Jeff offered an explanation (see mail below) with a description of how
he fixed the problem, in addition the problem was reported at the last
LCG operation meeting but the situation looks particularly bad still.

I put a list of problematic CEs in

http://voatlas01.cern.ch/atlas/data/VOViewProblem.log

Beside the CE name, you find some numbers, which represent the number of
waiting and running jobs from the "all inclusive" view (showing infos
about all VOS supported in that queue) and the number of waiting and
running jobs obtained adding up all the VOViews for VOs supported by
that site. Generally the two numbers for both waiting and running jobs
should be the same, but they dont


Some further docs about debugging of Inforation Providers, beside jeff'
s explanation, is in this Twiki from Laurence.
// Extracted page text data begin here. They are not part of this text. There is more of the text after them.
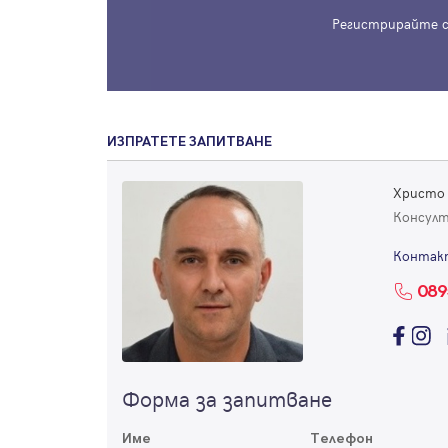
Регистрирайте с
ИЗПРАТЕТЕ ЗАПИТВАНЕ
Христо
Консул
Контак
089
Форма за запитване
Име
Телефон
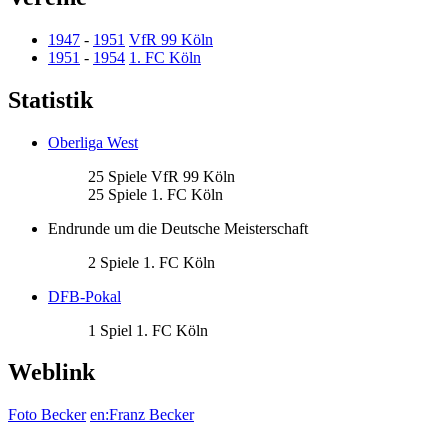
1947
-
1951
VfR 99 Köln
1951
-
1954
1. FC Köln
Statistik
Oberliga West
25 Spiele VfR 99 Köln
25 Spiele 1. FC Köln
Endrunde um die Deutsche Meisterschaft
2 Spiele 1. FC Köln
DFB-Pokal
1 Spiel 1. FC Köln
Weblink
Foto Becker
en:Franz Becker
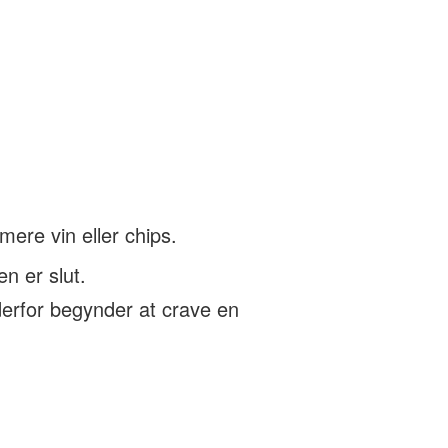
 mere vin eller chips.
en er slut.
 derfor begynder at crave en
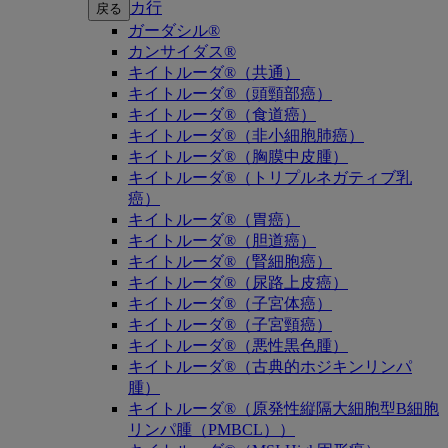
カ行
戻る
ガーダシル®
カンサイダス®
キイトルーダ®（共通）
キイトルーダ®（頭頸部癌）
キイトルーダ®（食道癌）
キイトルーダ®（非小細胞肺癌）
キイトルーダ®（胸膜中皮腫）
キイトルーダ®（トリプルネガティブ乳
癌）
キイトルーダ®（胃癌）
キイトルーダ®（胆道癌）
キイトルーダ®（腎細胞癌）
キイトルーダ®（尿路上皮癌）
キイトルーダ®（子宮体癌）
キイトルーダ®（子宮頸癌）
キイトルーダ®（悪性黒色腫）
キイトルーダ®（古典的ホジキンリンパ
腫）
キイトルーダ®（原発性縦隔大細胞型B細胞
リンパ腫（PMBCL））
http://twiki.cern.ch/twiki/bin/view/EGEE/TestingDynamicInformation

Could atlas sites please investigate and give a statement, possibly
fixing the problem (there may be some false positives, but generally the
problem is there).

If this situation lasts long it would be quite bad for production and at
some point drastic measures like site banning will be necessarily
enforced.

Thanks for the attention.

Simone



> -----Original Message-----
> From: Jeff Templon [mailto:[log in to unmask]]
> Sent: Friday, September 28, 2007 3:43 PM
> To: Nicholas Thackray; atlas-comp-oper (ATLAS Computing Operations);
> Gergely Debreczeni
> Subject: changed lcg-info-dynamic-scheduler.conf
> 
> Hi *,
> 
>    It was reported at the ops meeting (and associated tickets opened)
> that most ATLAS jobs were invisible from the VOViews published by
> sites.
> 
>    The case here was that the dynamic-scheduler was being configured
to
> map special groups to FQANs, while publishing of these FQANs was
turned
> off in the machine BDII.  Hence yes, the special groups have been
> configured to be invisible.
> 
>    I turned them back on, by configuring the dynamic scheduler (by
> hand) to map all VO special groups to the generic VO.  I suspect this
> is what is needed at other sites as well, perhaps you could check and
> announce the necessary changes.  Please make sure that the
announcement
> is worded correctly, people seem to be getting the impression that
> there is a bug in the information provider, this is definitely not
> responsible for what is seen; the info provider is doing exactly what
> is requested!
> 
>    Gergo could you check : I suspect that YAIM is still doing this
> group-to-FQAN mapping, even though publishing is turned off.  That's
> the only way I can understand that 130 separate queues are affected.
> 
> 			JT
> 
> ps: what I did here to fix it as attachment.  Don't blindly apply the
> patch because your site's mix of VOs may be different.